=== GIVEN DATA ===
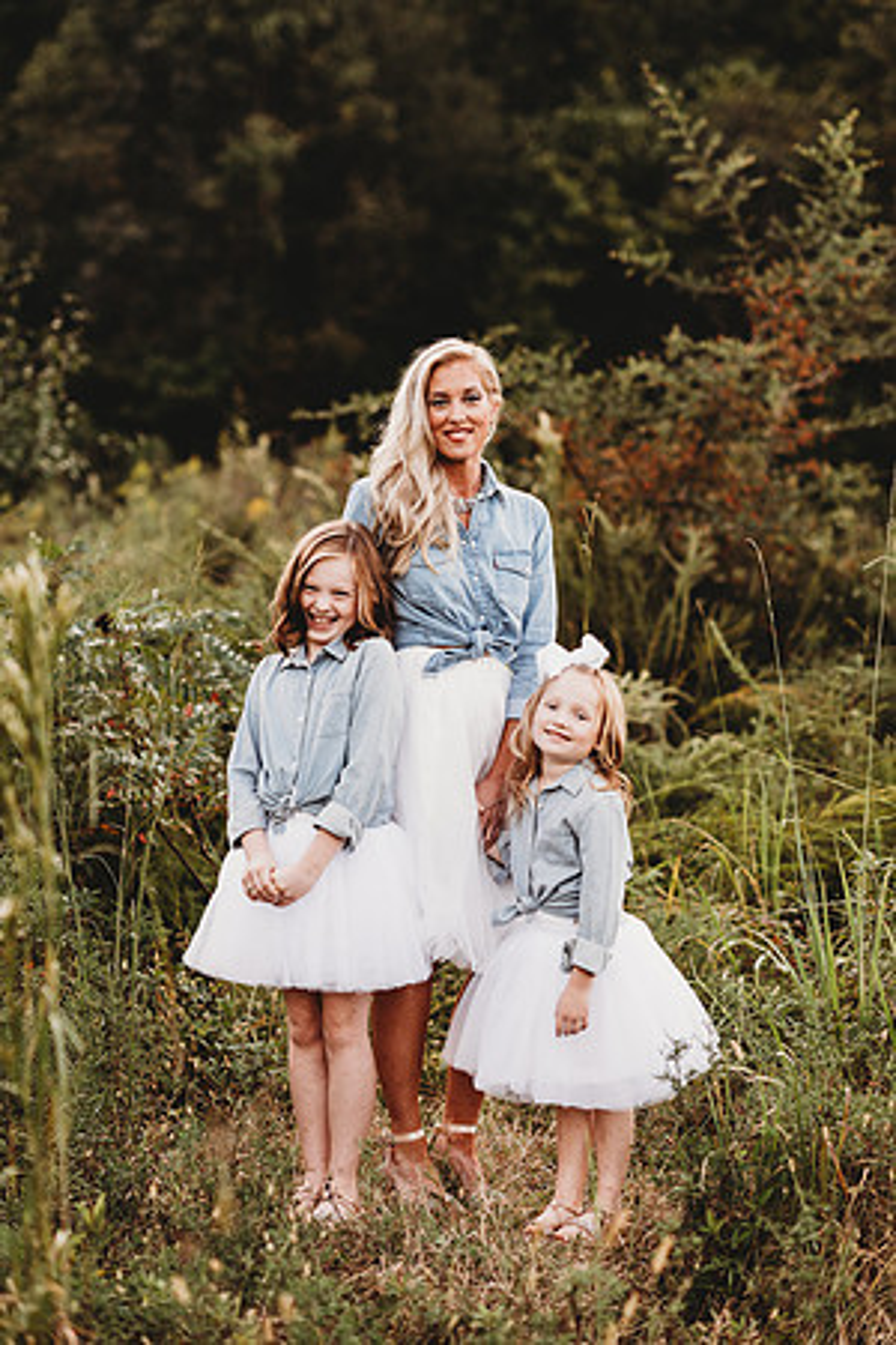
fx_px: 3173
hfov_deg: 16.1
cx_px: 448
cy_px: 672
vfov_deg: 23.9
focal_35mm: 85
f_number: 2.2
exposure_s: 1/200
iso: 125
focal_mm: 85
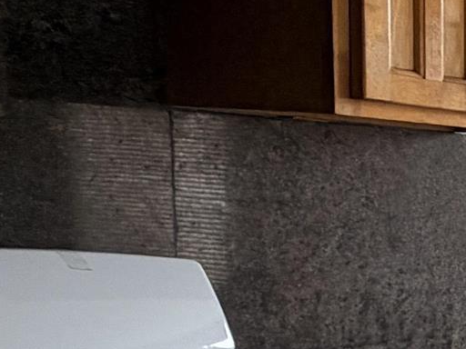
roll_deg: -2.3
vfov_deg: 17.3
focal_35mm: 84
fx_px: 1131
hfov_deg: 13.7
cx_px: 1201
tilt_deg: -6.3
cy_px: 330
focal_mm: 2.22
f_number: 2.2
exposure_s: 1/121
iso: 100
===
* **TASK**: An exact transcription of the listing is required, and it must contain no pictures.

* **RESPONSE**:
fx_px: 3173
hfov_deg: 16.1
cx_px: 448
cy_px: 672
vfov_deg: 23.9
focal_35mm: 85
f_number: 2.2
exposure_s: 1/200
iso: 125
focal_mm: 85
roll_deg: -2.3
vfov_deg: 17.3
focal_35mm: 84
fx_px: 1131
hfov_deg: 13.7
cx_px: 1201
tilt_deg: -6.3
cy_px: 330
focal_mm: 2.22
f_number: 2.2
exposure_s: 1/121
iso: 100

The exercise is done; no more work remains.